I would come into the office on Monday morning (always) and pull up my site using Internet Explorer and bang! Kaspersky Anti-virus would give a warning and refuse to load the site because it was infected. So I would get into the site backend administration and take my site off line, then into the host with cpanel and run through the Akeeba Kickstart process to completely wipe and replace the site with a backup from a couple of days before. I lost some information, not a lot, but it was stressful and I didn't want to have my site blacklisted as insecure.
I researched solutions for this issue, first turning to the generic security recommendations here: https://docs.joomla.org/Security_Checklist
That's fine information as far as it goes, but after wading through the beginning instructions, I realized that the chance of misinterpreting or misapplying some of the critical building blocks in my efforts to secure my site would result in either a broken site, or one that remained insecure. I didn't have time to become a security expert, and still don't.
I turned again to the Joomla! Extensions Directory and researched some of the security packages there and selected one with which I felt comfortable. After reading through the instructions I installed it, went through the initial configuration and totally locked up my system. So I restored my site again using Akeeba Backup, contacted the support forum for the security solution and got everything straightened out. The second time worked perfectly and I've been tweaking and fine-tuning the extension ever since. (I found out later there was a way to unlock my system without restoring the backup.)
This site is always attacked on weekends and evenings. It gets heavily attacked on holidays, and occasionally during the day. It's not anything I get too excited about any more, but I'm always aware that it's happening and I keep a close eye on my security logs.
What is the name of the extension I use? I'm not going to tell you, because revealing the name also will reveal the techniques that are used to protect my site. There are several layers of protection, but I'm not naive enough to think any defenses are impossible to breach, and I have no intention of giving the bad guys a helping hand.
What I will do is this: On my contact page, email me with the URL of your website, and an email address that matches the domain name, and I'll tell you what extension I'm using. I will visit your site to make sure it's valid and is using Joomla! I will never use your email address again to contact you for any other reason.
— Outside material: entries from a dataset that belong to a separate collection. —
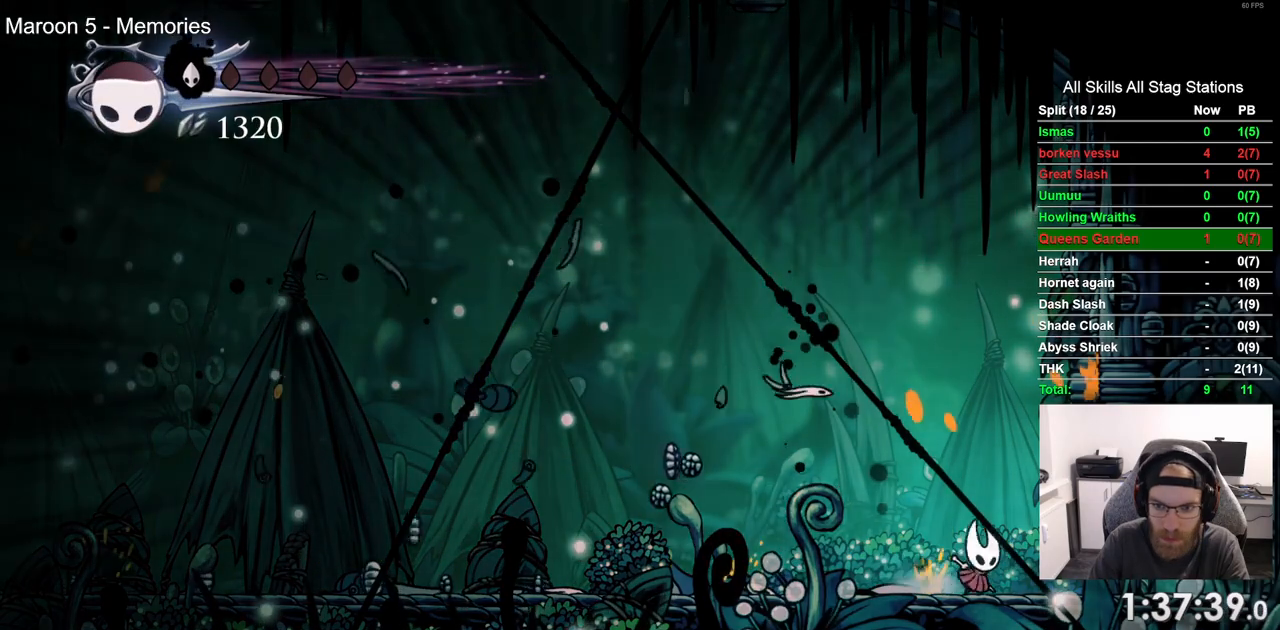
{"buttons": ["DPAD_RIGHT"], "left_stick": "center", "right_stick": "center", "events": [[250, "DPAD_LEFT", "down"], [250, "DPAD_RIGHT", "up"], [367, "DPAD_LEFT", "up"], [367, "DPAD_RIGHT", "down"]]}
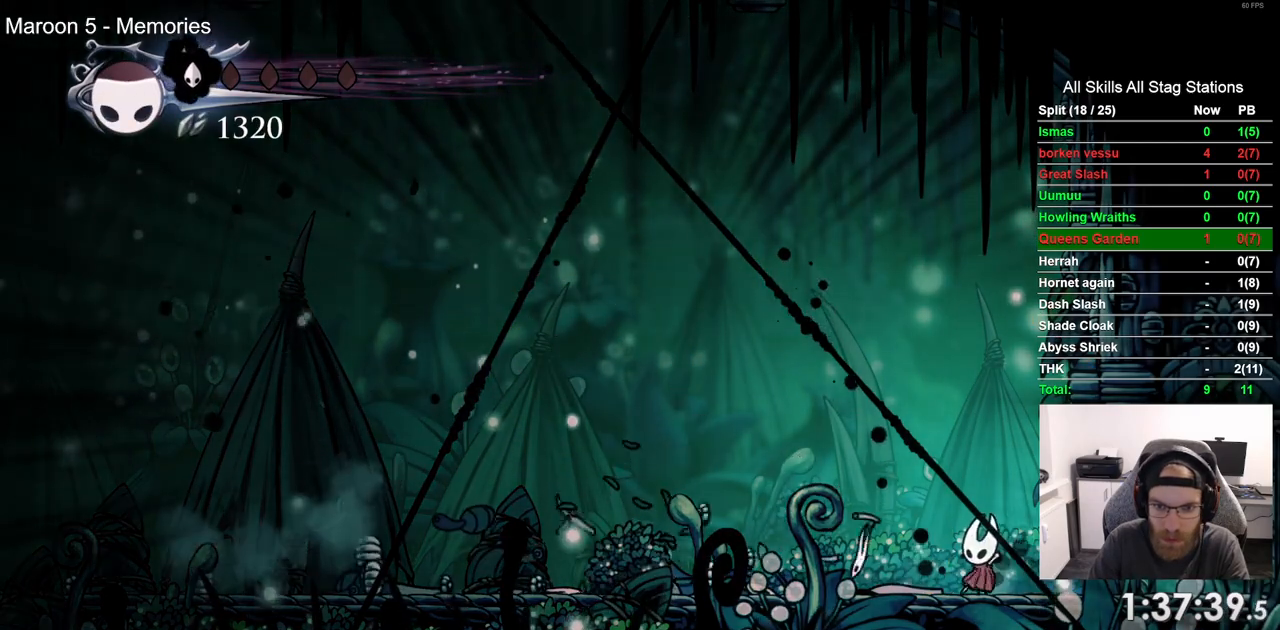
{"buttons": ["DPAD_RIGHT"], "left_stick": "center", "right_stick": "center", "events": []}
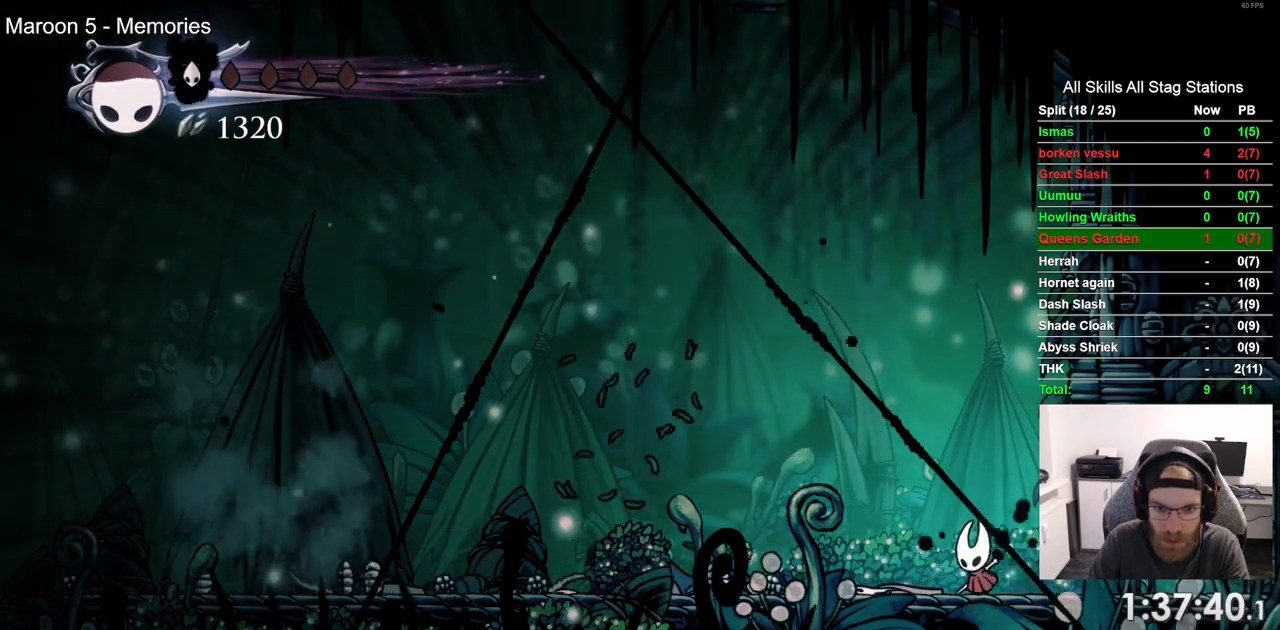
{"buttons": ["DPAD_LEFT"], "left_stick": "center", "right_stick": "center", "events": [[200, "DPAD_LEFT", "down"], [200, "DPAD_RIGHT", "up"]]}
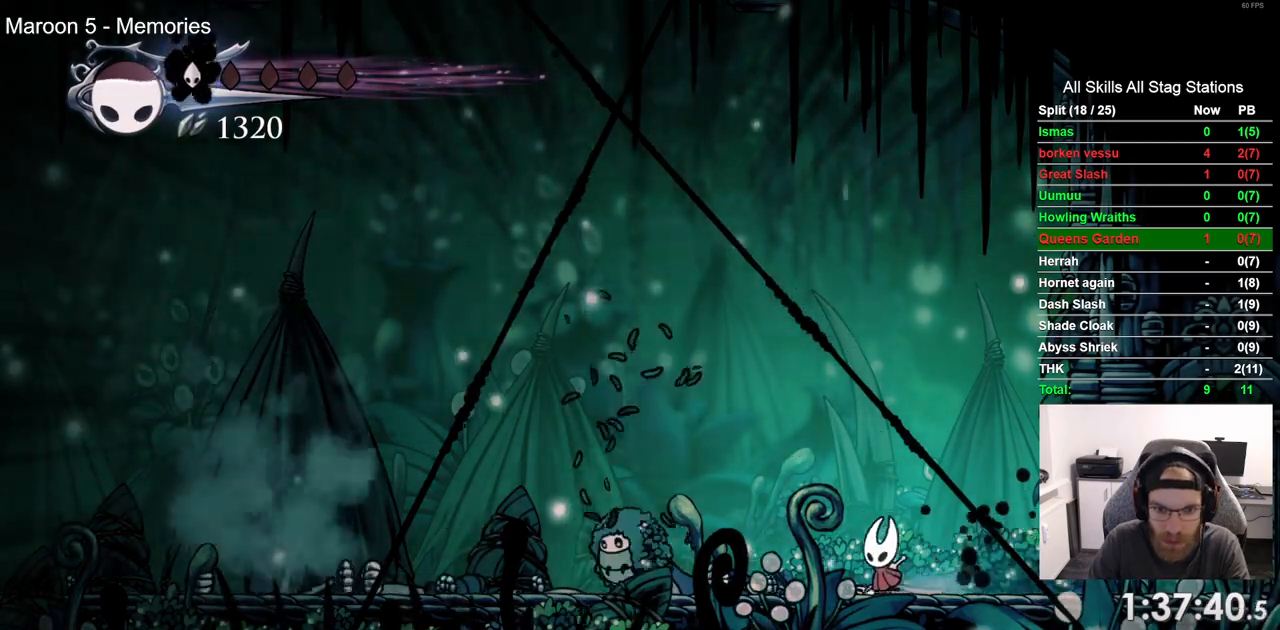
{"buttons": [], "left_stick": "center", "right_stick": "center", "events": [[200, "SQUARE", "down"], [217, "DPAD_LEFT", "up"], [317, "SQUARE", "up"]]}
You may also look through the Extensions directory and read the reviews. The extension I'm using is listed there. If you're frustrated with security issues, I can promise this extension will help you, and you will sleep better knowing you're protected.
BTW, I also enabled the Two-Factor Authentication feature in Joomla! and I strongly recommend that you do so today no matter what other security steps you take. If you have an iPhone, Android, Blackberry or any other smart phone that can run Google Authenticator app, you're crazy not to use this feature, at least for administrators.